Seeing those gigantic models it makes me sad that even the 4090 is supposed to stay at 24GB of RAM max. I really would like to be able to run/experiment on larger models at home.
It's also a power issue. The 4090 sounds like you're going to need a much, MUCH higher PSU than you currently use.. or it'll suddenly turn off as it uses 2-3x the power.
You'll need your own wiring to run your PC soon :-)
I think it is a stupid question, but does the power consumption needed by processors to infer compared to human brains demonstrate that there is something fundamentally wrong for the AI approach or is it more physics related?
I am not a physicist or biologist or anything like that so my intuition is probably completely wrong but it seems to me that for more basic inference operations (lets say add two numbers) power consumption from a processor and a brain is not that different. It’s like seeing how expensive it is for computers to infer for any NLP model, humans should be continuously eating carbs just to talk.
Around room temperature, an ideal silicon transistor has a 60 mV/decade subthreshold swing, which (roughly speaking) means that a 10-fold increase in current requires at least a 60 mV increase in gate potential. There are some techniques (e.g. tunneling) that can allow you to get a bit below this, but it's a fairly fundamental limitation of transistors' efficiency.
[It's been quite a while since I studied this stuff, so I can't recall whether 60 mV/decade is a constant for silicon specifically or all semiconductors.]
> but it seems to me that for more basic inference operations (lets say add two numbers) power consumption from a processor and a brain is not that different
Sure it is - it is too hard to figure it out based on 2 numbers number, but lets multiply that by a billion - how much energy does it take a computer to add two billion numbers? Far less than the energy it would take a human brain to add them.
Nvidia deliberately keeps their consumer/gamer cards limited in memory. If you have a use for more RAM, they want you to buy their workstation offerings like RTX A6000 which has 48G DDR6 RAM or A100 which has 80G.
What NVIDIA predominantly does on their consumer cards is limit the RAM sharing, not the RAM itself.

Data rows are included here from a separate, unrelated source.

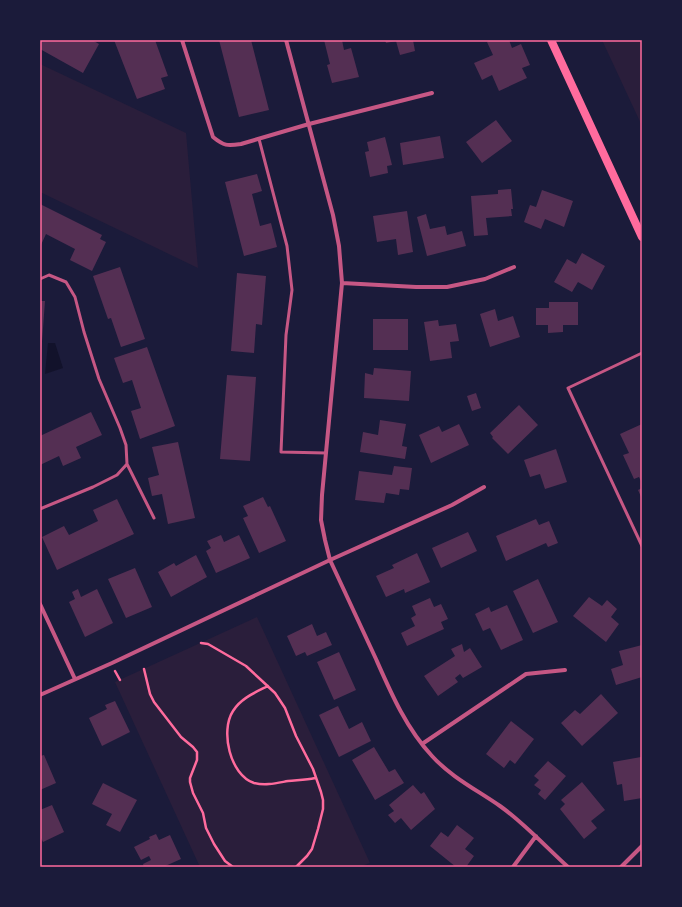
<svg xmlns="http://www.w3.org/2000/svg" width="682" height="907" font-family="'Alegreya Sans',sans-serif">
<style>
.green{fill:#2a1e3b}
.water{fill:#12122b}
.building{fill:#542f53}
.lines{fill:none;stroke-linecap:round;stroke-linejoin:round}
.path{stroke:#ff6b9d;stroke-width:2.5}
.service{stroke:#c65784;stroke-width:3}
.minor{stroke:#c65784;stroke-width:4}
.secondary{stroke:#ff6b9d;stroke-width:8}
.neatline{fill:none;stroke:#ff6b9d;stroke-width:1.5}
</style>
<rect width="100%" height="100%" fill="#1b1b3a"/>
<path class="green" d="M602 40H642V126Z
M40 64 186 133 198 268 40 192Z
M257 617 370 863 359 867H200L115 682Z"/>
<path class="water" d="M48 343H55L63 368 45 374Z"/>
<path class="building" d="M40 40H92L99 44 83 73 40 49Z
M114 40H155L168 76 161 78 165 89 137 99Z
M219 40H251L269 110 239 117Z
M324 40H342L344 50 351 48 359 77 332 83 327 65 330 64Z
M385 40H413L415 51 400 55 396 41 386 43Z
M491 40H509L512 48 521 44 530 65 522 68 527 78 499 91 492 75 482 80 474 63 493 55 487 42Z
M496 120 512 141 482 163 466 142Z
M440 136 444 158 403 165 400 143Z
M385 137 392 165 387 166 388 173 370 177 365 152 369 151 367 142Z
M257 174 262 191 252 194 260 226 271 223 277 247 244 256 225 182Z
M511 189 513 209H511L512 216 486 218 488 235 474 236 471 196 498 194V190Z
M542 190 573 201 564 227 545 219 541 229 524 222 530 205 536 207Z
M40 204 102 235 100 239 106 242 92 271 70 260 75 249 46 234 40 247Z
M407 211 413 252 398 255 396 239 377 242 373 216Z
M426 214 430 229 445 226 447 235 462 231 466 246 427 256 417 217Z
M582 253 605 266 592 290 578 282 572 292 554 282 567 259 576 264Z
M120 267 145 339 121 347 111 318 108 319 93 276Z
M237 273 266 276 262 325 256 324 254 353 231 351Z
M40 301H45L41 355H40Z
M549 302H578V325H563V332L548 333V325H536V308H549Z
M495 309 498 321 513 316 520 337 490 347 480 314Z
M373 319H408V350H373Z
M438 320 439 326 456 324 459 341 450 342 452 358 430 361 424 322Z
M147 347 175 426 140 439 131 411 141 408 132 380 123 383 114 358Z
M374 368 411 371 409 401 364 398 365 373 373 375Z
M227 375 256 377 250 461 220 459Z
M476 393 481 408 472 411 467 396Z
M519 405 538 425 508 454 492 438 493 437 490 433Z
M91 412 102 435 76 447 81 458 63 466 59 456 40 465V436Z
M380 420 406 424 402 446 407 447 405 459 360 452 363 432 378 435Z
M459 424 469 445 431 463 419 435 439 426 442 432Z
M642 424V483L639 477 634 479 623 455 629 453 620 434Z
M178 442 195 518 168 524 162 494 152 496 148 478 159 475 152 447Z
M556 449 567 482 545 489 540 474 530 477 524 460Z
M394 466 412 468 409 490 400 489 399 495 386 493 384 503 355 500 359 471 392 475Z
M642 488V499L638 490Z
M263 497 268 507 270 506 286 541 259 553 243 518 248 516 243 506Z
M117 499 134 534 57 570 42 537 64 526 69 535 98 521 93 510Z
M536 519 539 525 549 521 558 543 548 547 546 543 506 561 496 536Z
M468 532 477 551 441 568 432 548Z
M221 535 224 542 239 535 250 558 216 573 206 551 211 548 207 541Z
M417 553 430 582 405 593 404 589 386 597 376 576 394 568 392 565Z
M196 555 207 577 171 597 158 572 174 563 176 566Z
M135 568 152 607 126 618 108 579Z
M538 579 558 622 533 633 513 591Z
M78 589 81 597 97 589 113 623 85 637 69 602 75 599 72 592Z
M589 597 602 606 607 600 617 609 611 617 619 624 606 642 573 616Z
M430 598 434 607 441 604 448 619 441 622 444 629 407 646 401 633 415 626 411 618 416 615 412 606Z
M507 605 523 640 501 650 490 628 483 631 475 614 489 607 491 612Z
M312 624 317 636 326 632 332 645 307 656 305 652 296 656 287 636Z
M462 644 464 652 470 648 482 667 463 678 460 674 455 678 458 682 438 696 424 676 455 656 451 649Z
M642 645V677L616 685 611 669 623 665 619 651Z
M339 652 356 690 334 700 317 662Z
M601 694 618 713 582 746 561 723 575 710 580 714Z
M115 701 130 732 102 746 89 718 107 709 105 705Z
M338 706 349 729 362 722 371 741 339 757 319 715Z
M511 721 534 739 515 764 510 760 504 768 486 754Z
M374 747 389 772 395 769 404 783 375 800 352 760Z
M44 755 56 783 40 790V756Z
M641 757 642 765V798L624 801 622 784 617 785 613 762Z
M548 761 566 776 545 800 538 794 541 790 534 785 539 780 534 776Z
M582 782 605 810 591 821 597 828 584 839 560 809 565 804 561 800Z
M103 783 137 800 120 832 106 825 112 814 92 804Z
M413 785 421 794 424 792 435 809 411 830 401 818 395 823 388 815 394 811 389 805Z
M52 805 64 832 43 842 40 836V810Z
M457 825 474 838 465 849 474 856 466 867H456L430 846 441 832 448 837Z
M156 834 159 840 170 835 181 859 163 867H144L143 864 151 860 149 856 141 860 134 847 150 839 149 837Z"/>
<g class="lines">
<path class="path" d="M201 643 208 644 246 666 260 679 275 693 285 708 296 736 313 769 321 792 323 800V809L318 829 312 849 307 856 296 867
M144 669 150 694 154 702 181 737 193 747 197 752V760L190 778V782L193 793 203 813 206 828 214 844 225 861 233 867
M115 671 120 680
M268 686C256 692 241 698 233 711 220 731 230 775 254 783 266 786 277 783 288 781 297 780 306 780 315 778"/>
<path class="service" d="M259 139 287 246 292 290 286 335 281 452 326 453
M40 279 49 275 66 282 75 297 84 332 99 379 120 428 126 445 127 464 117 475 93 487 40 509
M642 353 568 388 642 546
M127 464 154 518"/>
<path class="minor" d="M182 40 213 137C224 146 227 146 241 144L309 124 432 93
M286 40 333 215 339 246 342 283 322 495 321 520 325 540 330 560C345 593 361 626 376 659 391 693 406 728 432 756 451 777 477 790 500 806 524 823 546 847 568 867
M342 283 416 287H447L485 279 514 267
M40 604 75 679
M40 695 112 663 330 560 452 505 484 487
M422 744 526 674 565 670
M513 867 536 836
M621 867 642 846"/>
<path class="secondary" d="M551 40 642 237"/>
</g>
<rect width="682" height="907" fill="none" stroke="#1b1b3a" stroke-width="82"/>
<rect x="41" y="41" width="600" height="825" class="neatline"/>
</svg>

The inability for each GPU to share RAM is the limiting factor. It is why I have RTX A5000 GPUs and not RTX 3090 GPUs.
It only gets expensive if you insist on sourcing it from enterprise vendors. The first 256GB I paid $2,400 for. The second 256GB I paid $1,200 a little over a year later. And the third 256GB I paid $800 about seven months later. I've got a workstation with 768GB DDR4 and I am considering upping that to 1.5TB if the prices on the 256GB sticks will come down.
What's the difference between Apple's unified memory and the shared memory pool Intel and AMD integrated GPUs have had for years?
In theory you could probably assign a powerful enough iGPU a few hundred gigabytes of memory already, but just like Apple Silicon the integrated GPU isn't exactly very powerful. The difference between the M1 iGPU and the AMD 5700G is less than 10% and a loaded out system should theoretically be tweakable to dedicate hundreds of gigabytes of VRAM to it.
It's just a waste of space. An RTX3090 is 6 to 7 times faster than even the M1, and the promised performance increase of about 35% for the M2 will means nothing when the 4090 will be released this year.
I think there are better solutions for this. Leveraging the high throughput of PCIe 5 and resizable BAR support might be used to quickly swap out banks of GPU memory, for example, at a performance decrease.
One big problem with this is that GPU manufacturers have incentive to not implement ways for consumers GPUs to compete with their datacenter products. If a 3080 with some memory tricks can approach an A800 well enough, Nvidia might let a lot of profit slip through their hands and they can't have that.
Maybe Apple's tensor chip will be able to provide a performance boost here, but it's stuck on working with macOS and the implementations all seem proprietary so I don't think cross platform researchers will really care about using it. You're restricted by Apple's memory limitations anyway, it's not like you can upgrade their hardware.